NLP extraction of kidney stone composition from large-scale EHRs is feasible with high precision, enabling high-throughput epidemiological studies of kidney stone disease. These tools will enable high fidelity kidney stone research from the EHR.
展示自然语言处理(NLP)算法在大规模电子健康记录(EHR)存储库中挖掘肾结石成分的实用性。
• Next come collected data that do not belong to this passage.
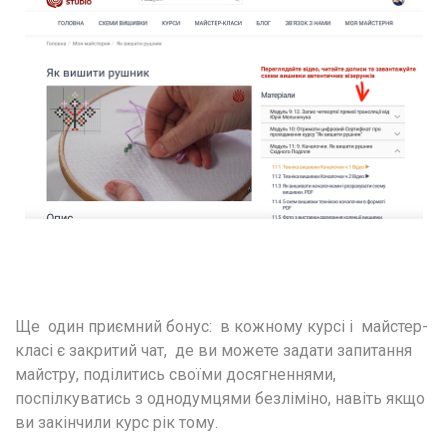
Ще  один приємний бонус:  в кожному курсі і  майстер-
класі є закритий чат,  де ви можете задати запитання 
майстру, поділитись своїми досягненнями, 
поспілкуватись з однодумцями безліміно, навіть якщо 
ви закінчили курс рік тому.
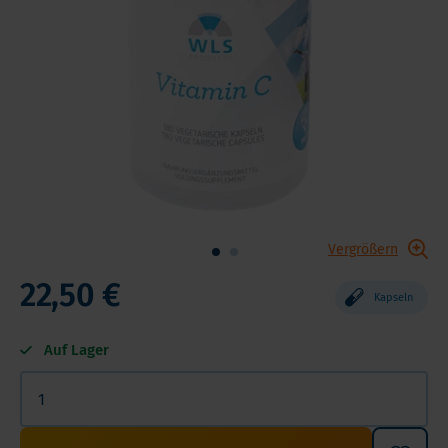
Vergrößern
22,50 €
Kapseln
Auf Lager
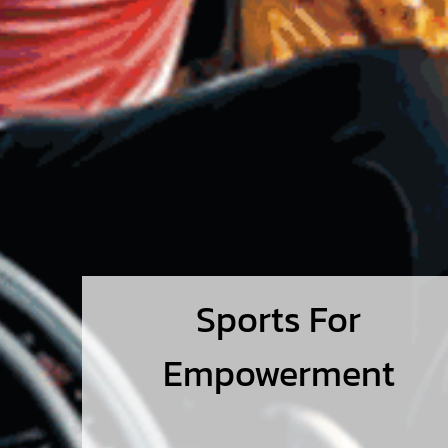
Sports For
Empowerment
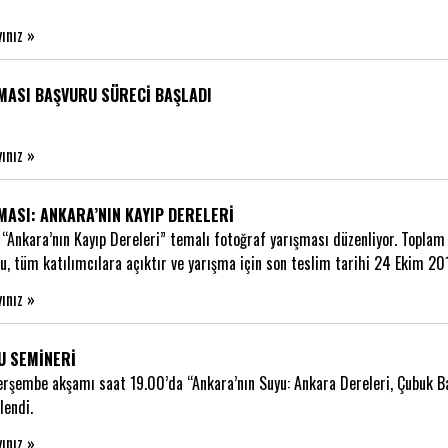
yınız »
MASI BAŞVURU SÜRECİ BAŞLADI
yınız »
MASI: ANKARA’NIN KAYIP DERELERİ
“Ankara’nın Kayıp Dereleri” temalı fotoğraf yarışması düzenliyor. Toplam
u, tüm katılımcılara açıktır ve yarışma için son teslim tarihi 24 Ekim 2
yınız »
U SEMİNERİ
rşembe akşamı saat 19.00’da “Ankara’nın Suyu: Ankara Dereleri, Çubuk Ba
lendi.
yınız »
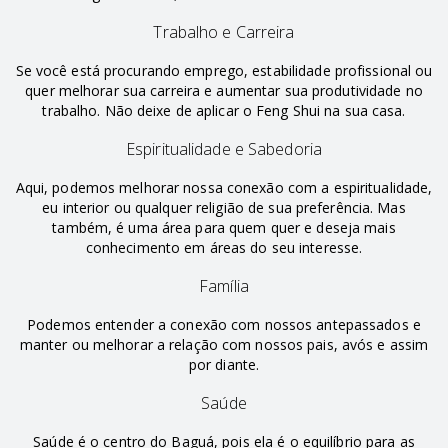
Trabalho e Carreira
Se você está procurando emprego, estabilidade profissional ou
quer melhorar sua carreira e aumentar sua produtividade no
trabalho. Não deixe de aplicar o Feng Shui na sua casa.
Espiritualidade e Sabedoria
Aqui, podemos melhorar nossa conexão com a espiritualidade,
eu interior ou qualquer religião de sua preferência. Mas
também, é uma área para quem quer e deseja mais
conhecimento em áreas do seu interesse.
Família
Podemos entender a conexão com nossos antepassados e
manter ou melhorar a relação com nossos pais, avós e assim
por diante.
Saúde
Saúde é o centro do Baguá, pois ela é o equilíbrio para as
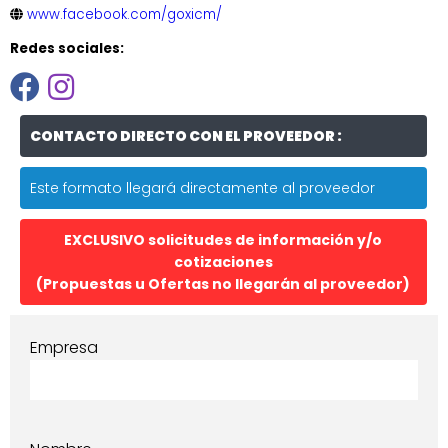
www.facebook.com/goxicm/
Redes sociales:
CONTACTO DIRECTO CON EL PROVEEDOR :
Este formato llegará directamente al proveedor
EXCLUSIVO solicitudes de información y/o
cotizaciones
(Propuestas u Ofertas no llegarán al proveedor)
Empresa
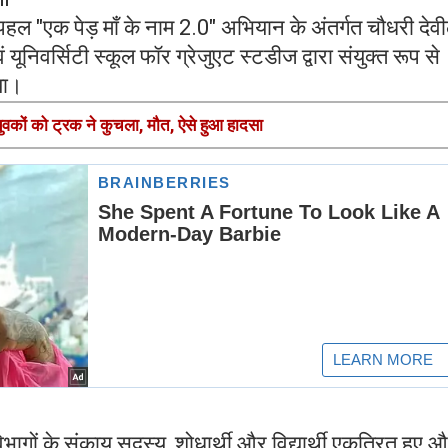
पहल "एक पेड़ माँ के नाम 2.0" अभियान के अंतर्गत चौधरी देव
वं यूनिवर्सिटी स्कूल फॉर ग्रेजुएट स्टडीज द्वारा संयुक्त रूप से
या।
 युवकों को ट्रक ने कुचला, मौत, ऐसे हुआ हादसा
भागों के संकाय सदस्य, शोधार्थी और विद्यार्थी एकत्रित हुए 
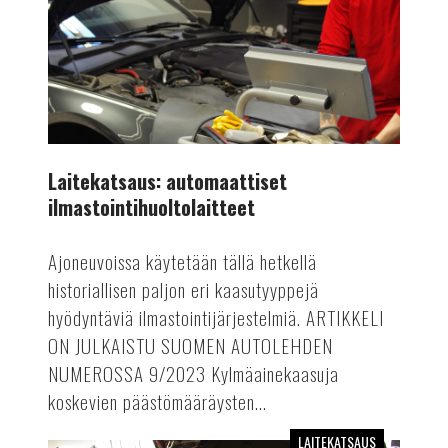
Laitekatsaus: automaattiset
ilmastointihuoltolaitteet
Ajoneuvoissa käytetään tällä hetkellä
historiallisen paljon eri kaasutyyppejä
hyödyntäviä ilmastointijärjestelmiä. ARTIKKELI
ON JULKAISTU SUOMEN AUTOLEHDEN
NUMEROSSA 9/2023 Kylmäainekaasuja
koskevien päästömääräysten...
LAITEKATSAUS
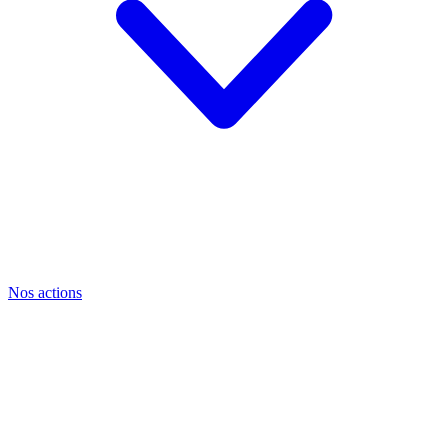
Nos actions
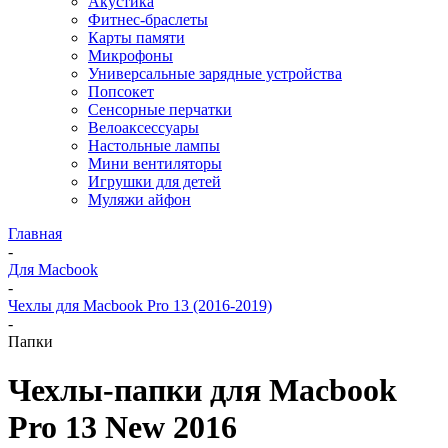
Акустика
Фитнес-браслеты
Карты памяти
Микрофоны
Универсальные зарядные устройства
Попсокет
Сенсорные перчатки
Велоаксессуары
Настольные лампы
Мини вентиляторы
Игрушки для детей
Муляжи айфон
Главная
-
Для Macbook
-
Чехлы для Macbook Pro 13 (2016-2019)
-
Папки
Чехлы-папки для Macbook
Pro 13 New 2016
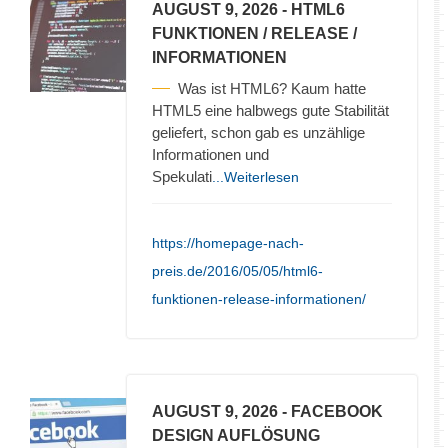
AUGUST 9, 2026
- HTML6
FUNKTIONEN / RELEASE /
INFORMATIONEN
Was ist HTML6? Kaum hatte
HTML5 eine halbwegs gute Stabilität
geliefert, schon gab es unzählige
Informationen und
Spekulati
...Weiterlesen
https://homepage-nach-
preis.de/2016/05/05/html6-
funktionen-release-informationen/
AUGUST 9, 2026
- FACEBOOK
DESIGN AUFLÖSUNG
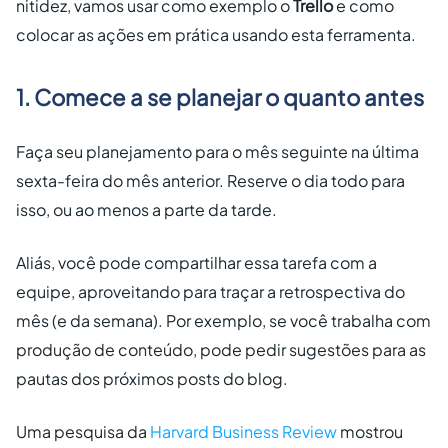
nitidez, vamos usar como exemplo o
Trello
e como
colocar as ações em prática usando esta ferramenta.
1. Comece a se planejar o quanto antes
Faça seu planejamento para o mês seguinte na última
sexta-feira do mês anterior. Reserve o dia todo para
isso, ou ao menos a parte da tarde.
Aliás, você pode compartilhar essa tarefa com a
equipe, aproveitando para traçar a retrospectiva do
mês (e da semana). Por exemplo, se você trabalha com
produção de conteúdo, pode pedir sugestões para as
pautas dos próximos posts do blog.
Uma pesquisa da
Harvard Business Review
mostrou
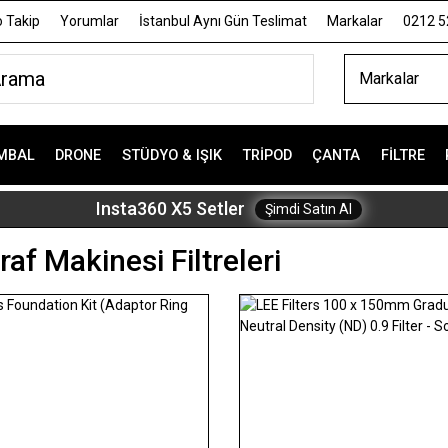
 Takip
Yorumlar
İstanbul Aynı Gün Teslimat
Markalar
0212 5
Markalar
MBAL
DRONE
STÜDYO & IŞIK
TRIPOD
ÇANTA
FILTRE
Insta360 X5 Setler
Şimdi Satın Al
af Makinesi Filtreleri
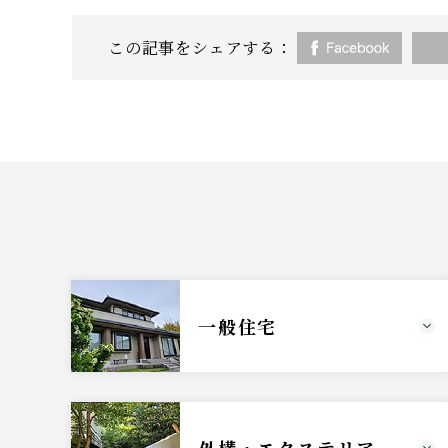
この記事をシェアする：
一般住宅
外構・エクステリア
我们开发了 StoneX,这是一种从临床笔记中提取肾结石成分信息的模式匹配方法。我们在手动注释的一水合草酸钙、二水草酸钙、羟基磷灰石、六水合磷酸氢钙、尿酸和鸟粪石结石文本提及物上训练了提取算法。我们使用 StoneX 识别肾结石成分数据的患者,并从我们的机构 EHR 中挖掘超过 1.25 亿条注释。对提取患者进行的分析包括随时间的结石类型转换、第二次结石手术后的生存分析以及按结石成分进行的疾病关联,以验证该表型方法与已知关联的一致性。
NLP 算法识别了 45,235 个对应 11,585 名患者的文本提及。总体而言,该系统对一水合草酸钙、二水草酸钙、羟基磷灰石、六水合磷酸氢钙和鸟粪石的阳性预测值均>90%;尿酸除外(阳性预测值=87.5%)。第二次结石手术后的生存分析显示结石类型之间存在统计学差异(P=0.03)。发现了几种表型关联:尿酸型 2 型糖尿病(比值比,OR=2.69,95%置信区间,CI=1.91-3.79)、鸟粪石-神经源性膀胱(OR=12.27,95%CI=4.33-34.79)、鸟粪石-尿路感染(OR=7.36,95%CI=3.01-17.99)、羟基磷灰石-肺塌陷(OR=3.67,95%CI=2.10-6.42)、羟基磷灰石-神经源性膀胱(OR=5.23,95%CI=2.05-13.36)、六水合磷酸氢钙-钙代谢紊乱(OR=4.59,95%CI=2.14-9.81)和六水合磷酸氢钙-高钙血症(OR=4.09,95%CI=1.90-8.80)。
从大型 EHR 中提取肾结石成分的 NLP 提取具有高精度,可实现肾结石疾病的高通量流行病学研究。这些工具将使 EHR 能够进行高保真度的肾结石研究。